La surtaxe sur les importations imposée par Trump bloquée par un tribunal commercial américain
La Cour américaine du commerce international (CIT) a rendu une décision importante concernant l'application du décret présidentiel en vertu duquel le président Trump avait instauré une surtaxe temporaire de 10 % sur les marchandises entrant aux États-Unis. Cette surtaxe a été imposée en vertu de l'article 122 de la loi sur le commerce de 1974, en réponse à la décision de la Cour suprême des États-Unis selon laquelle le président Trump n'avait pas le pouvoir, en vertu de l'IEEPA, d'imposer des droits de douane spécifiques à certains pays en 2025.
Aperçu de l'affaire et de la décision de la CIT
L'affaire a été portée devant les tribunaux après que plusieurs États américains, menés par l'Oregon, ainsi que des importateurs privés tels que Burlap & Barrel, ont contesté la légalité de la proclamation présidentielle. Ensemble, ils ont fait valoir que l'administration Trump avait outrepassé les pouvoirs qui lui avaient été conférés par le Congrès. Plus précisément, ils ont affirmé que les conditions économiques requises en vertu de l'article 122 n'avaient pas été correctement établies et que la surtaxe fonctionnait en réalité comme une mesure tarifaire générale sans justification légale suffisante.

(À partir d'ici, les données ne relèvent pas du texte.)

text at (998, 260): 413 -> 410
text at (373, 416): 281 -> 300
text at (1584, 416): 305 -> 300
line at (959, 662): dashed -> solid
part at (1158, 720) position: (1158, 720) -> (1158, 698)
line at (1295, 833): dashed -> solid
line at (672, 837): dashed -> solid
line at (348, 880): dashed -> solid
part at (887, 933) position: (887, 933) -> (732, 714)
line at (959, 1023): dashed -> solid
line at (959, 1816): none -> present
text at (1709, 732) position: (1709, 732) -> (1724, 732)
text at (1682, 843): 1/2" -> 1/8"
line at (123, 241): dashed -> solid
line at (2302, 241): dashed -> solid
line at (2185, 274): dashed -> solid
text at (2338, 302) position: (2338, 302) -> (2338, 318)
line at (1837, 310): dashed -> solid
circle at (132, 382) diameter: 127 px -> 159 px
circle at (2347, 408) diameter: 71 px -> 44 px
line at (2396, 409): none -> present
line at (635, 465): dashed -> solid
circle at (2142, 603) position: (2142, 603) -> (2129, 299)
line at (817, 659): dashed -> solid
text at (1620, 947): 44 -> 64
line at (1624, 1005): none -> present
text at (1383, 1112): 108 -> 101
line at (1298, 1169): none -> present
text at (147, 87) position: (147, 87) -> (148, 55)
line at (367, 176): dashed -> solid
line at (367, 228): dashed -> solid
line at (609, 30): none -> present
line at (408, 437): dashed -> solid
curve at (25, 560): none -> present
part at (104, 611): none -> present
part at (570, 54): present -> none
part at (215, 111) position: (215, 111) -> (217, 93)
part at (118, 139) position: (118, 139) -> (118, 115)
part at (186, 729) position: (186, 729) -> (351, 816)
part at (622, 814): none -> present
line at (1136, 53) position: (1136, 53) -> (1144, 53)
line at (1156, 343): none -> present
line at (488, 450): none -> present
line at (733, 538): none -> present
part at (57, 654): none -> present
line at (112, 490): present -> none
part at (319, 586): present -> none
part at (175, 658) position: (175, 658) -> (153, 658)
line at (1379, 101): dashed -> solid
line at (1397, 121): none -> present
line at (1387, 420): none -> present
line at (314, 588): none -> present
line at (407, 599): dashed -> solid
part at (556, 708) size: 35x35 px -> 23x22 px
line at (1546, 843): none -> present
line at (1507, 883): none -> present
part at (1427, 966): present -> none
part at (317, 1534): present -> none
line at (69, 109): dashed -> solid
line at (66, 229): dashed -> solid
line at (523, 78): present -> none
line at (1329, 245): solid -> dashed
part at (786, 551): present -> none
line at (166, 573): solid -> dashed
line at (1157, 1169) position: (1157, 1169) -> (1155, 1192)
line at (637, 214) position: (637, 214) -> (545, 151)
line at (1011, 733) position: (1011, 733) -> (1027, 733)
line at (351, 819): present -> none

Tout d'abord, le CIT a accordé une attention particulière à la question de la qualité pour agir avant d'aborder le fond du litige. Après avoir soigneusement examiné tous les faits, le CIT a jugé que plusieurs « importateurs plaignants », dont l’État de Washington, Burlap & Barrel et Basic Fun, avaient démontré un préjudice financier suffisamment direct et immédiat pour contester la proclamation. En revanche, l’Oregon et plusieurs autres États non importateurs ont été déboutés pour défaut de qualité pour agir, leurs allégations de préjudice économique indirect étant jugées trop spéculatives.
Au cœur du litige se trouvait la signification de l’expression « déficits de la balance des paiements » figurant à l’article 122 de la loi sur le commerce de 1974, qui confère au président le pouvoir temporaire d’imposer des restrictions à l’importation ou des surtaxes lorsque les États-Unis sont confrontés à de graves difficultés de paiement à l’échelle internationale. Cependant, les plaignants ont fait valoir que la proclamation étendait de manière abusive la signification de ce terme au-delà de l’intention du Congrès, permettant en fait au pouvoir exécutif d’utiliser l’article 122 comme un vaste outil de politique commerciale.
Après avoir examiné l’historique législatif de l’article 122 et le contexte économique dans lequel il a été promulgué en 1975, le CIT a conclu que le Congrès avait défini les « déficits de la balance des paiements » en utilisant les indicateurs traditionnels de Bretton Woods, se référant spécifiquement aux déficits mesurés par la liquidité, les règlements officiels ou la balance de base des paiements internationaux. De plus, le Congrès avait lié le pouvoir présidentiel à ces concepts économiques spécifiques et n’avait pas eu l’intention de créer un pouvoir flexible ou illimité.
En conséquence, le CIT a estimé qu’il n’existait pas de véritable litige sur des faits importants nécessitant un procès et a rendu une injonction permanente empêchant le gouvernement de mettre en œuvre ou d’appliquer la surtaxe. Cette décision a effectivement annulé la proclamation, à moins qu’elle ne soit infirmée en appel.
Conclusion
Cette décision renforce les limites judiciaires imposées aux pouvoirs commerciaux du président et précise que les pouvoirs commerciaux d’urgence ou temporaires ne peuvent être utilisés sans que des conditions légales claires soient remplies. Pour les entreprises, et en particulier les importateurs, cette décision supprime la charge financière immédiate que représente la surtaxe de 10 % et apporte une plus grande certitude quant aux limites des mesures commerciales prises par l’exécutif.